### WORK INSTRUCTIONS
Rewrite the data below, switching each "common name" to "vernacular name" and leaving everything else unchanged.

### ENTRIES PROVIDED
* Start *
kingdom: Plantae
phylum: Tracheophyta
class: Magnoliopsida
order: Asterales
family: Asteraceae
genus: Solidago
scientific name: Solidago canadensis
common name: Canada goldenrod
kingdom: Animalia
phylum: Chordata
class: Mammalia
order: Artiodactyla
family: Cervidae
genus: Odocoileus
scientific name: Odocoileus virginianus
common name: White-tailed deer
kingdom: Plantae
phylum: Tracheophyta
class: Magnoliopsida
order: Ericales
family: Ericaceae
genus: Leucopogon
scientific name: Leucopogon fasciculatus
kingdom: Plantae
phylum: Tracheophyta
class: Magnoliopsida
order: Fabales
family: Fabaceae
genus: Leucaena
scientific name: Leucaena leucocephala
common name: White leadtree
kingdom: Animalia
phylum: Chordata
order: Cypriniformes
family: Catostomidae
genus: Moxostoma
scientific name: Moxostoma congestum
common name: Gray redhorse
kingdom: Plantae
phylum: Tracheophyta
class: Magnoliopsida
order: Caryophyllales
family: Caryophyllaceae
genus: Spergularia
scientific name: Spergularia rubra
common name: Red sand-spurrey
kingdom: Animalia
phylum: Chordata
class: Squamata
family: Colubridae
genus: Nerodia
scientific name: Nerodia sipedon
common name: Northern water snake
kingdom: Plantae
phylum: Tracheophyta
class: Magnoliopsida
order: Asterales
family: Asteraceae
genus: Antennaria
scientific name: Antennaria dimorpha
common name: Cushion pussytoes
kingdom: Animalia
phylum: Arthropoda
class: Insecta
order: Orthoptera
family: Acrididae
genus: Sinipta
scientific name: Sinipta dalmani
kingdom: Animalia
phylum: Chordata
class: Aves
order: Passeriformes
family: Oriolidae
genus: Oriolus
* End *
### RESPONSE
kingdom: Plantae
phylum: Tracheophyta
class: Magnoliopsida
order: Asterales
family: Asteraceae
genus: Solidago
scientific name: Solidago canadensis
vernacular name: Canada goldenrod
kingdom: Animalia
phylum: Chordata
class: Mammalia
order: Artiodactyla
family: Cervidae
genus: Odocoileus
scientific name: Odocoileus virginianus
vernacular name: White-tailed deer
kingdom: Plantae
phylum: Tracheophyta
class: Magnoliopsida
order: Ericales
family: Ericaceae
genus: Leucopogon
scientific name: Leucopogon fasciculatus
kingdom: Plantae
phylum: Tracheophyta
class: Magnoliopsida
order: Fabales
family: Fabaceae
genus: Leucaena
scientific name: Leucaena leucocephala
vernacular name: White leadtree
kingdom: Animalia
phylum: Chordata
order: Cypriniformes
family: Catostomidae
genus: Moxostoma
scientific name: Moxostoma congestum
vernacular name: Gray redhorse
kingdom: Plantae
phylum: Tracheophyta
class: Magnoliopsida
order: Caryophyllales
family: Caryophyllaceae
genus: Spergularia
scientific name: Spergularia rubra
vernacular name: Red sand-spurrey
kingdom: Animalia
phylum: Chordata
class: Squamata
family: Colubridae
genus: Nerodia
scientific name: Nerodia sipedon
vernacular name: Northern water snake
kingdom: Plantae
phylum: Tracheophyta
class: Magnoliopsida
order: Asterales
family: Asteraceae
genus: Antennaria
scientific name: Antennaria dimorpha
vernacular name: Cushion pussytoes
kingdom: Animalia
phylum: Arthropoda
class: Insecta
order: Orthoptera
family: Acrididae
genus: Sinipta
scientific name: Sinipta dalmani
kingdom: Animalia
phylum: Chordata
class: Aves
order: Passeriformes
family: Oriolidae
genus: Oriolus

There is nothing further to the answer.